Les locaux de l’ordre ont été rénovés. Nous allons disposer d’une grande salle de conférences, dans laquelle j’espère pouvoir organiser des événements festifs réunissant tous types de structures.

LPA : Vous dites également vouloir renforcer les liens avec la juridiction…

M.G. : Cela me semble fondamental. Le conseil des prud’hommes et certains pôles du tribunal judiciaire connaissent une situation difficile, qui a un impact sur le travail des avocats. Le conseil des prud’hommes a ainsi des délais d’audiencement de trois ans ! Nous avons pris l’initiative, avec la présidente du tribunal judiciaire, de faire une campagne d’information pour obtenir qu’il y ait à Nanterre davantage de magistrats et de greffiers. Le garde des Sceaux a octroyé des moyens supplémentaires au pénal à des juridictions comme Bobigny et Marseille. Mais le pénal, ce n’est pas tout ! La taille des tribunaux et la population de leur ressort n’ont pas été suffisamment prises en compte. Pour le tribunal de Nanterre, les moyens mis en place ne correspondent pas aux besoins.

LPA : Les relations entre magistrats et avocats ont été très tendues en 2020. Comment se portent-elles aujourd’hui ?

M.G. : Les tensions liées à la grève retombent.
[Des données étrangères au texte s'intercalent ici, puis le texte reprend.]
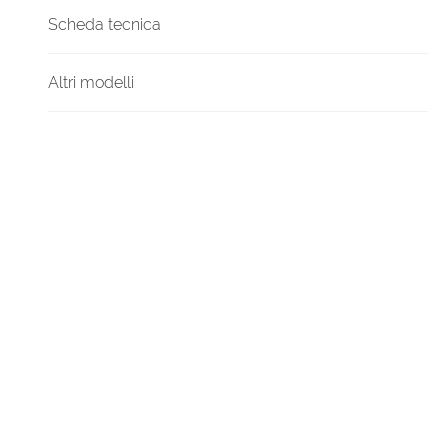
Scheda tecnica
Altri modelli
Les relations sont bien meilleures, et nous venons de lancer des commissions réunissant magistrats et avocats. Ceux-ci vont réfléchir ensemble sur différents sujets : le pénal, la famille, les obligations, la déontologie, etc. Ils vont tenter de donner des réponses communes aux sujets qui peuvent être clivants. Ces commissions devraient se réunir au moins une fois par mois. Percevoir les problèmes de l’autre devrait fluidifier les échanges.

Avocat

LPA : Comment allez-vous encourager la dimension internationale de la juridiction ?

M.G. : Nous avons beaucoup de jumelages avec de nombreux barreaux dans le monde, en Europe mais aussi à Beyrouth ou en Haïti. Ces partenariats ont débuté par des concours d’éloquence francophone. Je voudrais qu’on les recentre autour des droits de l’Homme, et qu’on se mobilise pour aider les barreaux et les confrères en difficulté. Une commission « Droits de l’Homme et solidarité » vient de se monter à cette fin. Il faut faire vivre ces partenariats, qu’ils servent à quelque chose.

LPA : Le barreau va-t-il développer le numérique ?

M.G. : Nous disposons aujourd’hui de tous les moyens nécessaires pour cela. Nous sommes équipées pour faire n’importe quel type de réunion dématérialisée. Nous allons développer l’incubateur créé en 2020. Il aura une première fonction : incuber des jeunes start-up créées par les avocats et pour les avocats, car on s’aperçoit que le domaine du droit est dévoyé par des personnes qui ne sont pas des avocats et ont pour but de faire non pas du droit mais de l’argent. Il faut que les avocats reprennent la main ! Nous allons faire un concours d’innovation et sélectionner une ou deux start-up que nous accompagnerons. Cet incubateur aura une deuxième mission : celle de former les confrères sur les moyens informatiques et les réseaux, afin qu’ils puissent faire des sites internet intéressants pour leurs clients et des présentations attractives. Le Covid a permis aux avocats de mieux utiliser les outils à leur disposition. Il faut les aider à aller plus loin, notamment en termes de communication.